Более-менее Мантяй пришёл в себя, чуть было не упав на повороте к цехам и строениям «двойки». Обочины тут были здорово разбиты, пришлось спотыкаться. И вот когда он споткнулся очень сильно и удержался от падения чудом, он остановился и очень ясно подумал: надо поточить. А то начинаю мёрзнуть, и вообще, бегу, куда глаза глядят, а мне же надо как-то назад идти, к людям, а не от них.
Он сточил сразу полвещмешка, за несколько минут. Рвал пластик, фольгу и целлофан зубами, сломал зуб, не обратив внимания, стройбат его болевой порог задрал до Плеяд. Жрал все эти мягкие сочные галеты, грыз куски макаронных плит с вплетённым между макаронами мясом, выдавливал в рот ореховое масло из пакетика, высасывал из тюбика повидло, сверху всего этого жуя сразу пять разных жвачек. Фляги у него не было, фляги почему-то были запрещены. Хотелось пить. Мантяй наскрёб снежка, слепил снежок, поел его. И успокоился. И успокоился.
Криков он не слышал, точнее, отфильтровал их. Нет их, никто не кричит. Тишина. После боя всегда тишина, как в песне. Все погибли, он выжил. Чудом выжил, не надо выделываться. Бог спас, как причитала однажды над ним бабушка. Хрен с ней, с феноменальностью. Просто повезло. А сейчас он набирается сил для возвращения с донесением. Одет тепло, обут тепло, день ясный, и не Арктика какая вокруг, а Астраханская область, к вечеру куда-нибудь дойдём. Горбик на дороге мы не видим, криков не слышим, как зовут капитана ещё помним, а как остальных — уже нет. И хорошо, всё.

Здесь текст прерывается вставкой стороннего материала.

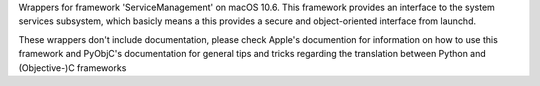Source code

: 
Wrappers for framework 'ServiceManagement' on macOS 10.6. This framework
provides an interface to the system services subsystem, which basicly means
a this provides a secure and object-oriented interface from launchd.

These wrappers don't include documentation, please check Apple's documention
for information on how to use this framework and PyObjC's documentation
for general tips and tricks regarding the translation between Python
and (Objective-)C frameworks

Ему вспомнилась карта. Он здорово намусорил вокруг себя, и на фоне мусора под ногами ему вспомнилась карта, которой вертел перед ним покойный капитан Алёшичев. Она как будто плыла над мусором, ясно была видна на ней выделенная красным карандашом капитана бетонка, прямая, как кишка, и вмятину от ногтя, обозначающую вот этот поворот, Мантяй видел, как живую, ещё тёплую. Вкупе с обрывками воспоминаний от вчерашнего выступления генерала, вкупе с сегодняшними смутными личными ощущениями от езды в кунге, и, вместе с тем, не маная себе мозги азимутами, сторонами света и прочей географией для пятого класса, Мантяй нутром удивительно правильно определил направление «домой»: напрямки по степи ровно пополам между прямой линией бетонки и строениями Старой Двойки. (Группа капитана Алёшичева въезжала в Зону с астраханской стороны.) Там, за горизонтом, в двадцати-тридцати километрах и располагалась застава на краю села Отлогое Займище, граница Беды, где всех тошнит или пучит, а невезучих шарашит сразу кондратием.
На капитанских дарёных часах обе больших стрелки торчали из римской цифры XII наверху, и часа четыре светлого времени у Мантяя было только в путь.
Только в путь он и пустился. Сбежал с насыпи в степь и очень споро зашагал по ней. Идти было легко. У него было отличное настроение, и он ни о чём не думал ни о чём отвлечённом. Он был сыт и ему было тепло.